Material for this task >>
* * *

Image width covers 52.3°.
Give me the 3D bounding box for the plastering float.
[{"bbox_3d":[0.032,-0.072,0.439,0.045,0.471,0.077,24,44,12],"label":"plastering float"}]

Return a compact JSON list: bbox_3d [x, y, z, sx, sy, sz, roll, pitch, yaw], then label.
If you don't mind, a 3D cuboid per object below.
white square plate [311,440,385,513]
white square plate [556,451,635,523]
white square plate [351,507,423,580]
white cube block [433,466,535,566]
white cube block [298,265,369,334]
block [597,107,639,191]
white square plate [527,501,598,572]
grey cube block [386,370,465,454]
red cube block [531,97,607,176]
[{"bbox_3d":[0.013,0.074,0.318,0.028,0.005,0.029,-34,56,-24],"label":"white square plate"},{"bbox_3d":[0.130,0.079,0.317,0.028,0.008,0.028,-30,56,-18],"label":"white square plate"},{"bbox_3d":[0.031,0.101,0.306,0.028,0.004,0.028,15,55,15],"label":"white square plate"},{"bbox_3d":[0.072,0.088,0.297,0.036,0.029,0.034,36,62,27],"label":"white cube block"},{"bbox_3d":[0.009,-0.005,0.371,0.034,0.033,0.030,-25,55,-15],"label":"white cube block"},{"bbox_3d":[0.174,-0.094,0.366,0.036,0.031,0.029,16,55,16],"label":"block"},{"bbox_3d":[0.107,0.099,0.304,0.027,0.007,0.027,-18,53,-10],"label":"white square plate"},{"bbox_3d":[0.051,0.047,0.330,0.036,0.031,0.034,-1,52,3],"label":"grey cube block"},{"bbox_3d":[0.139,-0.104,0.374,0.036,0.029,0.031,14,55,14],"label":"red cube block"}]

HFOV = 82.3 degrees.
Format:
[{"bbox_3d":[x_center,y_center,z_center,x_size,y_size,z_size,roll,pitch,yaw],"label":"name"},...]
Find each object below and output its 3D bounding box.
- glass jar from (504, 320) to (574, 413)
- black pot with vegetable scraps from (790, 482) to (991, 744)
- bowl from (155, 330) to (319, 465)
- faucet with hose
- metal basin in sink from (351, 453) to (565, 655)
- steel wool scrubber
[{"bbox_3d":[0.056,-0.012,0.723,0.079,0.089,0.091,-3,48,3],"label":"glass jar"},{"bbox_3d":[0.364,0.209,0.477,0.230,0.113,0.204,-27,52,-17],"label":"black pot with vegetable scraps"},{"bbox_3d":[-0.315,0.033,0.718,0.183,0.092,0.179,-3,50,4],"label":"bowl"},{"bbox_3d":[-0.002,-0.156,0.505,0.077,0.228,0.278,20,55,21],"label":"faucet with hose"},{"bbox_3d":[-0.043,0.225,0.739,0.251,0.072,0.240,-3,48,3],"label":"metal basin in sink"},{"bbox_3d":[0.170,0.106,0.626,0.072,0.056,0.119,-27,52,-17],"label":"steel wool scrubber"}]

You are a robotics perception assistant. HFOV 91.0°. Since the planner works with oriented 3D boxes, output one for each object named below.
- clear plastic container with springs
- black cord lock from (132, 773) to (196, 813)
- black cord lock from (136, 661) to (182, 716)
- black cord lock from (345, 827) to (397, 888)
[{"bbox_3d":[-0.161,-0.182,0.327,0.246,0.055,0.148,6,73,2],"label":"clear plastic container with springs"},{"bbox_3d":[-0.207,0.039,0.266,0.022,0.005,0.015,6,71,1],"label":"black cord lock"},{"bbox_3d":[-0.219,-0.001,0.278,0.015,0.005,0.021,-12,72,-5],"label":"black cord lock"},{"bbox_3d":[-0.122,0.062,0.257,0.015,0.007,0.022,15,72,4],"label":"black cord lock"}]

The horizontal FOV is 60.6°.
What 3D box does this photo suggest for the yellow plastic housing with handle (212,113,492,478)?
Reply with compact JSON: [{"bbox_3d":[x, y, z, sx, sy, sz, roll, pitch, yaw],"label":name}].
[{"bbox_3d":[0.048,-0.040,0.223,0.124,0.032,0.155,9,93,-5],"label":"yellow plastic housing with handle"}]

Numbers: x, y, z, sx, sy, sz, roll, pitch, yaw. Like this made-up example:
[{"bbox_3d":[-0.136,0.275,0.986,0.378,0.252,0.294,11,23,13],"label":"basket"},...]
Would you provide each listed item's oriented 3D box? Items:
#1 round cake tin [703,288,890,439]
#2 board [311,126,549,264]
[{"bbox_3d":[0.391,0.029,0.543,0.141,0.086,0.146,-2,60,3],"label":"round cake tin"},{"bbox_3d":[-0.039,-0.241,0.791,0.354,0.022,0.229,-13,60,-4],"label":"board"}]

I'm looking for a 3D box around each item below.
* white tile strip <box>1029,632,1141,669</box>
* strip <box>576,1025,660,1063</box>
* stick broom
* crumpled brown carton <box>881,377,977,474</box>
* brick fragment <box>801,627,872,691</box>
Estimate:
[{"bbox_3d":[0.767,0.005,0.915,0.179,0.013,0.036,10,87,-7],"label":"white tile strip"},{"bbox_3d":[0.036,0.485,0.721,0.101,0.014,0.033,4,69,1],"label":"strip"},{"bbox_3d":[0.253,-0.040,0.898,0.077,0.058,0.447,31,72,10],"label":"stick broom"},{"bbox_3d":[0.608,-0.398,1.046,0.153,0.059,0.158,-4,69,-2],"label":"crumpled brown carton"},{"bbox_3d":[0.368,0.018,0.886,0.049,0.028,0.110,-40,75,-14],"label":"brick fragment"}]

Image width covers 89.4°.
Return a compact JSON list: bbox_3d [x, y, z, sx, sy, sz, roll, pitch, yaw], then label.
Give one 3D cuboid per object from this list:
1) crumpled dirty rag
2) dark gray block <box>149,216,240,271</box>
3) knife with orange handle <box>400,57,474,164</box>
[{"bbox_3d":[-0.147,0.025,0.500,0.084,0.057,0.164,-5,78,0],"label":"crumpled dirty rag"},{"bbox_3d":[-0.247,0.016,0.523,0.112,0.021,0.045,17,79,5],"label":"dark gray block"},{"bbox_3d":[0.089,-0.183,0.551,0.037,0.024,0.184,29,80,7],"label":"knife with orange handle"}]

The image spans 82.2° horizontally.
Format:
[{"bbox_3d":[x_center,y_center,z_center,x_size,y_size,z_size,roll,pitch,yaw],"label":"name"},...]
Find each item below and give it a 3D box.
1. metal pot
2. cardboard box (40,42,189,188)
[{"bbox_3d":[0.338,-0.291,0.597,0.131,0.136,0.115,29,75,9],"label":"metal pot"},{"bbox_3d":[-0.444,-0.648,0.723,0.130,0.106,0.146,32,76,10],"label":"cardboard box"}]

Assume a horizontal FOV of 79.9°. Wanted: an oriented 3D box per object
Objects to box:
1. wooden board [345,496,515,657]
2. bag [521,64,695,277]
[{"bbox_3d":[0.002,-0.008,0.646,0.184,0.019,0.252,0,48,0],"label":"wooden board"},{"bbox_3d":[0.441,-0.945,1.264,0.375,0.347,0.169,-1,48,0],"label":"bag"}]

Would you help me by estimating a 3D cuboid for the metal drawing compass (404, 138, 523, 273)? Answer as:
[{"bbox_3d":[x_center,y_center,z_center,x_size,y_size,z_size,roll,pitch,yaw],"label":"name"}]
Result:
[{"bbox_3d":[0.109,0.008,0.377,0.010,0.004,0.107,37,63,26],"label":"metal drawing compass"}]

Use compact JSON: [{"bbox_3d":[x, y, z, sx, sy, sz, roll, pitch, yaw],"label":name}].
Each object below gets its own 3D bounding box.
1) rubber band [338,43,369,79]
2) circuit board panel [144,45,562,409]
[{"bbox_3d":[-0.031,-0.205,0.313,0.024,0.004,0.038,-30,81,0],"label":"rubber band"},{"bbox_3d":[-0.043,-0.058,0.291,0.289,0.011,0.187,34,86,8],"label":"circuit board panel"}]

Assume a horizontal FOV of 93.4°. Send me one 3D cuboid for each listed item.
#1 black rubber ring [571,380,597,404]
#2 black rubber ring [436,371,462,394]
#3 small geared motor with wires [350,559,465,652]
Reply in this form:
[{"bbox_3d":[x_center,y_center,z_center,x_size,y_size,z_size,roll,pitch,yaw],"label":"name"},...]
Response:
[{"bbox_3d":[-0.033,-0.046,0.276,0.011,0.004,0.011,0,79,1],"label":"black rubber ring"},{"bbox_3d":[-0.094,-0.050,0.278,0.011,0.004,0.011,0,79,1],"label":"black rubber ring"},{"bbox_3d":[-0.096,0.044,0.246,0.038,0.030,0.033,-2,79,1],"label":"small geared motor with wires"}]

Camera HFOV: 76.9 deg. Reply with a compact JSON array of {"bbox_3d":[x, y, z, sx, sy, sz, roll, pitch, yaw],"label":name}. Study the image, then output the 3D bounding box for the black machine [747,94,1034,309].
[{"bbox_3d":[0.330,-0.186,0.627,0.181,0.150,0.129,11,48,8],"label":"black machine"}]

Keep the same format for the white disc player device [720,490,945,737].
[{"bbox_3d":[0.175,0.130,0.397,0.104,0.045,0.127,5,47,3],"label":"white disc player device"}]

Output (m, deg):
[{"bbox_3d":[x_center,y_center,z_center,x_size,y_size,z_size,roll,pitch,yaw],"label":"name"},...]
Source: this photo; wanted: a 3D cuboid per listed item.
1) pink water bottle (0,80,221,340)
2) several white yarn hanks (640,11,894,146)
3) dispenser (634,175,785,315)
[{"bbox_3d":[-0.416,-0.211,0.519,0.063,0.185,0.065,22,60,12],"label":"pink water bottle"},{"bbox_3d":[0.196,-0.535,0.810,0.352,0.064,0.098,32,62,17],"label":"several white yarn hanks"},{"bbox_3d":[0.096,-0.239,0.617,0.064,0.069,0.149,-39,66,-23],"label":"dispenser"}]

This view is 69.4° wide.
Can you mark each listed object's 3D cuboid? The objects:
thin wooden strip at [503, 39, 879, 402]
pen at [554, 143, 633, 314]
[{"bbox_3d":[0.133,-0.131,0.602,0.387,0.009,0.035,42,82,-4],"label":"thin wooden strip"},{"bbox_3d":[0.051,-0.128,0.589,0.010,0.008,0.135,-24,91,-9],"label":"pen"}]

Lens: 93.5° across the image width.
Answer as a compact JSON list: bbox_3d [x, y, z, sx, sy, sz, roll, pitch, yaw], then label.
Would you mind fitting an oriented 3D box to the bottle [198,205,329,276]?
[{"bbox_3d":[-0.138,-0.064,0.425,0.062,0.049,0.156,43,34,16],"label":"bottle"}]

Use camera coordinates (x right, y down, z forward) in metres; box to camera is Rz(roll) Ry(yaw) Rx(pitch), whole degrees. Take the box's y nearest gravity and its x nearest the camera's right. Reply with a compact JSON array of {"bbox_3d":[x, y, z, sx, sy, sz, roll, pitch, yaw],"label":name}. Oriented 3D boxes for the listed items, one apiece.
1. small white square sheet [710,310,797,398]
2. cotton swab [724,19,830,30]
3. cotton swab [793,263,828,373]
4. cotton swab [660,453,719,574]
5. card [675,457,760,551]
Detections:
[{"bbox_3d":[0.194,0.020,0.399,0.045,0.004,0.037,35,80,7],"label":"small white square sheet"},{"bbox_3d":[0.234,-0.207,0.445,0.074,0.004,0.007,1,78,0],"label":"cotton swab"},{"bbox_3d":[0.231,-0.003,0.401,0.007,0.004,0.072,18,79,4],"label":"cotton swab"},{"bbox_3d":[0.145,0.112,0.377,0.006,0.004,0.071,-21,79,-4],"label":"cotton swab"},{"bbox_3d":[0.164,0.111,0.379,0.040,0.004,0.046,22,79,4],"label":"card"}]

* * *

Using the entries above, output exactly the lines between the line holding "#2 board [311,126,549,264]" and the line holding "brown carton <box>881,377,977,474</box>", end lines included, and nothing more.

#2 board [311,126,549,264]
[{"bbox_3d":[0.391,0.029,0.543,0.141,0.086,0.146,-2,60,3],"label":"round cake tin"},{"bbox_3d":[-0.039,-0.241,0.791,0.354,0.022,0.229,-13,60,-4],"label":"board"}]

I'm looking for a 3D box around each item below.
* white tile strip <box>1029,632,1141,669</box>
* strip <box>576,1025,660,1063</box>
* stick broom
* crumpled brown carton <box>881,377,977,474</box>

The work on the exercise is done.